R. P. Me daba de comer, y de cenar [...]. La condición de él para cuidarme fue que dejase a esa persona. Entonces, el 4 o el 5 de julio dejé a esa persona, le di una excusa porque no le quería decir que era una especie de chantaje por parte de mi marido. Mi exmarido reaccionó tratando de localizar a su familia y de contarle las cosas a su familia y tratando de hundir su matrimonio y yo en todo momento supe que él estaba casado y nunca me engañó ni me dijo que pensaba dejar a su familia.
V. T. ¿Llegó a pernoctar, no digo juntos, pero en la casa?
R. P. Sí, llegó a dormir en casa. Pernoctábamos pero como hermanos.
V. T. ¿Es en febrero [cuando se divorcian] cuando empiezan a tener más contacto?
R. P. No, qué va.
V. T. Es decir, que él se instala allí [en República Arxentina] pero se mantiene separada de él.
R. P. Totalmente.
V. T. No tiene más contacto que aquel que es necesario...
R. P. No tengo más contacto que todas las amenazas de él, todas las cartas que me escribía amenazándome.
V. T. ¿Pero amenazándole con qué?
R. P. Diciéndome que le había desgraciado la vida, esto no me lo merezco, estás con un túzaro, ese no es hombre para ti, tú te das cuenta de que estás con un tío casado con hijos, qué te esperas de una persona que se lía con alguien cuando su mujer estar esperando un hijo, con todos tus secretos más íntimos los tengo yo y cualquier día los revelaré...
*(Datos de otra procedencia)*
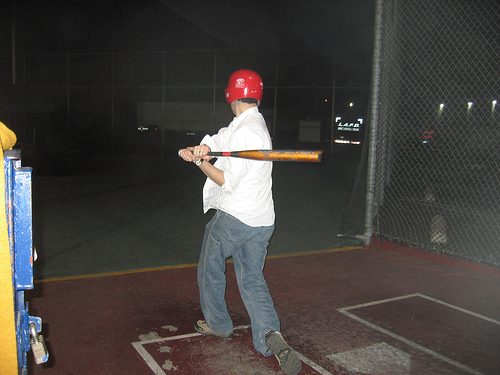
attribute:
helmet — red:
[211, 48, 290, 135]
La visión de la ruptura de Alfonso Basterra fue diferente, aunque al ver que el juez tenía muchos datos que le había contado su exmujer acabó aceptando que su comportamiento no fue correcto.
Juez Vázquez Taín. ¿Es posible que doña Rosario tuviese que abandonar el domicilio familiar la noche que ocurrió el incidente por miedo a lo que usted pudiera hacer?
Alfonso Basterra. No, no... Y además esa misma noche yo me fui a General Pardiñas...
V. T. No hubo una... usted se marchó tranquilamente...
A. B. Estaba nervioso yo...
V. T. ¿Hubo discusiones, enfrentamientos, peleas?... ¿Iba usted al Reno [una cafetería] a acosarla?...
A. B. No, por Dios...
V. T. ¿Le mandaba usted notas a su esposa?
A. B. En los primeros días le mandé e-mails...
V. T. Y mensajes muy desagradables...
A. B. Pero ya fui a una psicóloga porque entendí que esa situación no podía ser así y en marzo fui a una psicóloga, hasta mayo.